Oil surged after OPEC+ said it was considering an output cut of as much as 2 million barrels a day, a million barrels higher than previously anticipated.

US benchmark West Texas Intermediate continued its rally, climbing back near $87 a barrel while the international benchmark Brent regained $92 as the Organization of Petroleum Exporting Countries prepares to meet in-person on Wednesday.

“The potential cut increasing from 1 million barrels a day to 2 million barrels implies a more aggressive approach,” said Stacey Morris, head of energy research at Alerian VettaFi. “It may signal greater concern around demand and the health of the global economy.”

Expectations of an OPEC+ output cut has boosted prices, with WTI rallying more than 5% on Monday in its biggest advance since July.

Oil Rallies For Second Day As OPEC+ Considers Larger Output Cut

The OPEC+ meeting will force the group to decide whether supply is currently too generous given concerns about global oil demand, Vitol Group Chief Executive Officer Russell Hardy said at the Energy Intelligence Forum in London. The demand side of the oil market is clearly a concern at the moment.

Oil slumped 25% last quarter as central banks including the Federal Reserve raised rates aggressively to combat runaway inflation. The shift to tighter monetary policy spurred speculation of a sharp slowdown in global growth, hurting demand for commodities that were also hit by a surging dollar, though some of that strength cooled on Tuesday. Vitol’s Hardy says he expects crude to trade at $85 next year, while Gunvor Group and Trafigura Group see potential for $100.
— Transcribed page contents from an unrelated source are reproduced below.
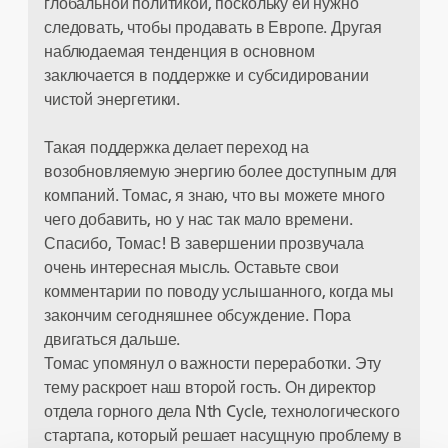
глобальной политикой, поскольку ей нужно
следовать, чтобы продавать в Европе. Другая
наблюдаемая тенденция в основном
заключается в поддержке и субсидировании
чистой энергетики.
Такая поддержка делает переход на
возобновляемую энергию более доступным для
компаний. Томас, я знаю, что вы можете много
чего добавить, но у нас так мало времени.
Спасибо, Томас! В завершении прозвучала
очень интересная мысль. Оставьте свои
комментарии по поводу услышанного, когда мы
закончим сегодняшнее обсуждение. Пора
двигаться дальше.
Томас упомянул о важности переработки. Эту
тему раскроет наш второй гость. Он директор
отдела горного дела Nth Cycle, технологического
стартапа, который решает насущную проблему в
Meanwhile, Saudi Aramco’s chief executive officer warned Tuesday that the global oil market’s spare capacity is extremely low.

Read more: Aramco says global oil spare capacity to slump when China reopens

In recent days, the market’s structure has firmed for the main oil futures contracts, indicating a more robust environment for crude and refined fuels. WTI’s nearest timespread closed at its strongest since early August, while the same gauge for European diesel touched its firmest level since July

The OPEC+ gathering in Vienna will be the group’s first in-person meeting since the pandemic forced the group online. In addition, ministers plan to hold a press conference after their session, the first such briefing since last year.

At present, many OPEC+ nations are unable to meet their production quotas in full given supply constraints. That means that any agreement on a headline reduction in collective output -- known as a paper cut -- would not lead necessarily to a commensurate drop in actual barrels given the mismatch. Cutting daily output by 1 million barrels would only lower real-world production by 500,000 to 600,000 barrels, Citigroup analysts said in a quarterly commodity outlook.